Es el llamado “mito del macho”, según el cual la naturaleza fue
hecha para ser explotada; la guerra es intrínseca a la especie humana,
como creía Churchill, y la libertad individual está por encima del
bienestar de la comunidad.
El darwinismo social es una ideología cuyos hipotéticos fundamentos
ya fueron desmentidos por la ciencia, especialmente por la biología y
la antropología. Basta leer los trabajos del investigador Frans de
Waal. Dicha ideología fue introducida en la cultura occidental por el
filósofo inglés Herbert Spencer, que en el siglo 19 traspasó diversas
supuestas leyes de la naturaleza, indebidamente atribuidas a Darwin,
hacia el campo de los negocios.
John D. Rockefeller llegó al punto de atribuir a la riqueza un
carácter religioso al afirmar que la acumulación de una gran fortuna
“no es más que el resultado de una ley de la naturaleza y de una ley de
Dios”.
En la naturaleza hay más cooperación que competencia, afirman hoy
los científicos. El concepto de selección natural de Darwin deriva de
su lectura de Thomas Malthus, quien en 1798 publicó un ensayo sobre el
crecimiento poblacional. Malthus afirmaba que la población que crece a
mayor velocidad que su reserva alimentaria se vería inevitablemente
reducida por el hambre.
Spencer tomó esa idea para concluir que, en la sociedad, los más
aptos progresan a costa de los menos aptos y por tanto la competencia
es positiva y natural. Y los que no ven las verdaderas causas de la
desigualdad social alegan que la miseria se produce por el exceso de
personas en el planeta, y que deben ser aplicadas medidas rigurosas de
limitación de la natalidad.
Ni Malthus ni Spencer se plantearon una cuestión muy sencilla que,
con datos actuales, merece respuesta: si somos 7 mil millones de seres
humanos y, según la FAO, producimos alimentos para 12 mil millones de
bocas, ¿cómo se puede justificar la desnutrición de 1.3 mil millones de
personas? La respuesta es obvia: no hay exceso de bocas, lo que hay es
falta de justicia.
Cuanto más se derrumban las barreras entre las clases, jerarquías,
personas de color de piel diferente, más se empeñan sus privilegiados
ideólogos en buscar posibles justificaciones para probar que, entre los
humanos, unos son naturalmente más aptos que otros.
Antes los nobles eran considerados como una especie diferente,
dotada de “sangre azul”. Como apenas tomaban el sol y tenían la piel
muy blanca, las venas de las manos y brazos daban esa impresión.
Con la Revolución Industrial, la gente común se hizo rica, superando
en fortuna a la nobleza. Entonces se hizo necesaria una nueva ideología
para tranquilizar a los que escalaron la cresta de la opulencia sin
mirar atrás. “Que el Estado y la Iglesia cuiden de los pobres”,
insistían ellos.
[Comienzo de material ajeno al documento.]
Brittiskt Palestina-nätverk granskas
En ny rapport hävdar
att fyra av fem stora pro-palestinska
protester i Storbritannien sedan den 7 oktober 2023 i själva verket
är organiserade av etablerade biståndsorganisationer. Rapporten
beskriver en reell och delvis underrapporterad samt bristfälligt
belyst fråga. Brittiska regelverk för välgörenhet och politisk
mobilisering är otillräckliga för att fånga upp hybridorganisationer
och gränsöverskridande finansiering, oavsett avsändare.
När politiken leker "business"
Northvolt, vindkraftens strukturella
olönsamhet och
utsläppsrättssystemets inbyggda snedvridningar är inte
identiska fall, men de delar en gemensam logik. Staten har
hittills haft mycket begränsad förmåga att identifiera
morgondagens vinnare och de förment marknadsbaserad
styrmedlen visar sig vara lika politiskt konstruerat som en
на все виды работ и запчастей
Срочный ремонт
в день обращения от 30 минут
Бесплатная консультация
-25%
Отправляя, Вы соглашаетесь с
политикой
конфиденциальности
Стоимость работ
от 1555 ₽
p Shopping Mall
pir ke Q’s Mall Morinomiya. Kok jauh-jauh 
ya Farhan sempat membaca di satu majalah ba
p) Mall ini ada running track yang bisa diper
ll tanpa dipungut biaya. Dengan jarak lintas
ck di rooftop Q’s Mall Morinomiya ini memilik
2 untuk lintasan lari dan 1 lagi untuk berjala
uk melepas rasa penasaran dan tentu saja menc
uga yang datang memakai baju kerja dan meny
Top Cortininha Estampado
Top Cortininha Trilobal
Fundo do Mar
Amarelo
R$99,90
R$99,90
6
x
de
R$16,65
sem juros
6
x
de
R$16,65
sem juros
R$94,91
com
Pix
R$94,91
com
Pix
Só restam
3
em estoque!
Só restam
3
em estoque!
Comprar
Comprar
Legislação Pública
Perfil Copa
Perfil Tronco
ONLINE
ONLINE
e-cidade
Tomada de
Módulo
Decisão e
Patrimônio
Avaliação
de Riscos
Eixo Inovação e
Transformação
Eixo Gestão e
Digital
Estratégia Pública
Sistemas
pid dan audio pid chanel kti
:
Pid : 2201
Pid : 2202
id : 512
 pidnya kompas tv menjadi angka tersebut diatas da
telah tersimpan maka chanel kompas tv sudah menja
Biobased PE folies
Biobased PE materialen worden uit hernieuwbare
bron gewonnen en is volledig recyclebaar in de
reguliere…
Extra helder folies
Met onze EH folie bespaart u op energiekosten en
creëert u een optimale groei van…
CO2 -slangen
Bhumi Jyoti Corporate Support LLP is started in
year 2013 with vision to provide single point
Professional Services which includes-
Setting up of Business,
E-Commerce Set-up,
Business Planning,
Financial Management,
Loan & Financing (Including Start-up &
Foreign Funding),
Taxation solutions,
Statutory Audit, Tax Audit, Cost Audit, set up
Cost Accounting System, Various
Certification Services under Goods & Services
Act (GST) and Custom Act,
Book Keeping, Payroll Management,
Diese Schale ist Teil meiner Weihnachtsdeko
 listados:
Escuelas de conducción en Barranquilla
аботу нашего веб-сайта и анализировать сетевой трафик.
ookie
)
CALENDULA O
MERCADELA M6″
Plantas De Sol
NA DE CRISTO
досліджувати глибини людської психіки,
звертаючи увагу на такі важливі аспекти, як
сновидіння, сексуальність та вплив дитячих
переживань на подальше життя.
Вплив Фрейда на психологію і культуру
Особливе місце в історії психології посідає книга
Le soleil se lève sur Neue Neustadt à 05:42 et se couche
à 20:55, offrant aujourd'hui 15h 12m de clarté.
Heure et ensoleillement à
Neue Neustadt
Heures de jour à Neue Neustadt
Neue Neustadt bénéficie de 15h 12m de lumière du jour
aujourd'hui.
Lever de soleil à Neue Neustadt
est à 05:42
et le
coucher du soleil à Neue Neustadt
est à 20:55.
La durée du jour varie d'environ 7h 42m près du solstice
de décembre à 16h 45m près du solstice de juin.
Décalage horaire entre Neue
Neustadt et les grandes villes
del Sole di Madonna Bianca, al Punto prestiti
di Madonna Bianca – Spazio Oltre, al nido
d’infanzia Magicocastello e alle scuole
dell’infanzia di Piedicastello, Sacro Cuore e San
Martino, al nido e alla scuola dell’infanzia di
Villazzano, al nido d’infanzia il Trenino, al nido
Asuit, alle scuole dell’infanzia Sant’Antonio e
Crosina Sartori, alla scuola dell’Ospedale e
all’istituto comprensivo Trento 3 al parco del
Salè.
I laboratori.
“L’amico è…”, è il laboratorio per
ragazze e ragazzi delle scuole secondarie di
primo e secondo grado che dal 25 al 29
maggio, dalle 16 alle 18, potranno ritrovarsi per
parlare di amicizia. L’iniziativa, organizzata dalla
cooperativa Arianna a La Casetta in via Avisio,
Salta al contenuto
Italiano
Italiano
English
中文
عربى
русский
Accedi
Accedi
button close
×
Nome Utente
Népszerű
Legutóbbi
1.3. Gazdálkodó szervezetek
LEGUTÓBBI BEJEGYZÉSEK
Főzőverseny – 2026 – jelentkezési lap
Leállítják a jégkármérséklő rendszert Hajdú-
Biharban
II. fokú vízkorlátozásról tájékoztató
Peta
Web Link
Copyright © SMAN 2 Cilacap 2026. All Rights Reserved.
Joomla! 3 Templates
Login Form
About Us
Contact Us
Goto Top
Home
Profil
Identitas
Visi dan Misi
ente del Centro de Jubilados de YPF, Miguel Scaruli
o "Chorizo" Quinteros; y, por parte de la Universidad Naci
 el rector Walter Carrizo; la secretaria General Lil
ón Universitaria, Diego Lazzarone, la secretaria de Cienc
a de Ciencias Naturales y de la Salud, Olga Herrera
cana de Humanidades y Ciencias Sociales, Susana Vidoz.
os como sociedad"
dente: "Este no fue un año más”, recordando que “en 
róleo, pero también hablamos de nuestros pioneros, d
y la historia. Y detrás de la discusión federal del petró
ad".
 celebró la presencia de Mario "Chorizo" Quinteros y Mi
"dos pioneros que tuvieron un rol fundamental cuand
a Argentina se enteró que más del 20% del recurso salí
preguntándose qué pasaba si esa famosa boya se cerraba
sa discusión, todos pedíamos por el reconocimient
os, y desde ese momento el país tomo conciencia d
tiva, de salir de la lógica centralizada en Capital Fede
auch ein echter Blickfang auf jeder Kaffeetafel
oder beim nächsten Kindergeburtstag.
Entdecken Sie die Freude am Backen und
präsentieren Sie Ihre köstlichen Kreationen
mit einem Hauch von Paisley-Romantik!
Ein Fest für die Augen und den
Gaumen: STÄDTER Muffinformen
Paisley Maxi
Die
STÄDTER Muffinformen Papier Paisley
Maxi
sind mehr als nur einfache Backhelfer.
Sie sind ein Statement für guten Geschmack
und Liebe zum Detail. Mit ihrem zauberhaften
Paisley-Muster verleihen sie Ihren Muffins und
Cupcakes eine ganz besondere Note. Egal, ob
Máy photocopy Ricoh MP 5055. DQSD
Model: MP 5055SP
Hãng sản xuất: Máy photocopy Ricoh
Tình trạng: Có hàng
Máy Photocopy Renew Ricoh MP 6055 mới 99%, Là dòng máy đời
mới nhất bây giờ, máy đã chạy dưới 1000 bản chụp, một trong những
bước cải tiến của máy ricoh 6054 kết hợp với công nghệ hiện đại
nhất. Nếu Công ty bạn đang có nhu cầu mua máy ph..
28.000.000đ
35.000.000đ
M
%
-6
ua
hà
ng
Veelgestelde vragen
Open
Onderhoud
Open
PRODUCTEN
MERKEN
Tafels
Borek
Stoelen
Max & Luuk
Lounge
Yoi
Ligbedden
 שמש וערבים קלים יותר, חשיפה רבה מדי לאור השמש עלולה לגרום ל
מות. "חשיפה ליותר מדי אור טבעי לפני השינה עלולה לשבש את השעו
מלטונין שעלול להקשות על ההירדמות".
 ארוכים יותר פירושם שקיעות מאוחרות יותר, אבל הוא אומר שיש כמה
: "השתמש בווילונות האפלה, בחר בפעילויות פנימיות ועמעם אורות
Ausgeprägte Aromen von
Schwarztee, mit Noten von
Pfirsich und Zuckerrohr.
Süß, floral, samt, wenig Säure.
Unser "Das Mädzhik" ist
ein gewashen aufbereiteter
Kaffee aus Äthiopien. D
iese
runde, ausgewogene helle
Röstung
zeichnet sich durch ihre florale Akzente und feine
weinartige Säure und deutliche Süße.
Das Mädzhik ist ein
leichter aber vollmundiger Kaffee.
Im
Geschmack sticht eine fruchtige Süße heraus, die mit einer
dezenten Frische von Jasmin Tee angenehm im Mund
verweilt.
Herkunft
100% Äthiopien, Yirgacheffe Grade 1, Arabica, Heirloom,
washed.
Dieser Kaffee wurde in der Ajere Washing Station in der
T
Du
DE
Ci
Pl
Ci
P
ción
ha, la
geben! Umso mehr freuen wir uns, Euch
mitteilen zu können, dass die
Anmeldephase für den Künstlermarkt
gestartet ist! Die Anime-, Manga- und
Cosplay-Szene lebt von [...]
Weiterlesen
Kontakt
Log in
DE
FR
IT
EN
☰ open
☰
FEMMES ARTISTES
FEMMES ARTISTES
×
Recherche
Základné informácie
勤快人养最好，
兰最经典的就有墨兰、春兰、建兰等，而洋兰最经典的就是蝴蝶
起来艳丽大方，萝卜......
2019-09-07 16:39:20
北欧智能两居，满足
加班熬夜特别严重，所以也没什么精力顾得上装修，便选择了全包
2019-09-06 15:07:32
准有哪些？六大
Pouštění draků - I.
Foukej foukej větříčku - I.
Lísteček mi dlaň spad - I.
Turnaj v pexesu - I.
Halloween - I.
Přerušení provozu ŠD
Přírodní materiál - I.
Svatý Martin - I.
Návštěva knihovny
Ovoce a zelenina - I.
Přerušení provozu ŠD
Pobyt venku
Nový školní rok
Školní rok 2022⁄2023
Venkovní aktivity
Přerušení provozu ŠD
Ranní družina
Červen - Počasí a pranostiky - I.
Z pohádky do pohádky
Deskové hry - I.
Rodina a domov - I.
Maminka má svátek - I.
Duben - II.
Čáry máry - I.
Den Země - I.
Y tan pronto como el Estado y la Iglesia empezaron a
dar atención a los pobres (y es bueno subrayar, sin dejar de cuidar a
los ricos, si no que lo digan el BNDES y la Curia Romana), como en el
caso del Estado de bienestar social, del socialismo y de la Teología de
la Liberación, los privilegiados pusieron el grito en el cielo,
demonizando las políticas sociales, acusándolas de gastos excesivos, y
la “opción por los pobres” de la Iglesia.
Los prejuicios y las discriminaciones no nacen en la naturaleza. Brotan de nuestras cabezas y contaminan nuestras almas.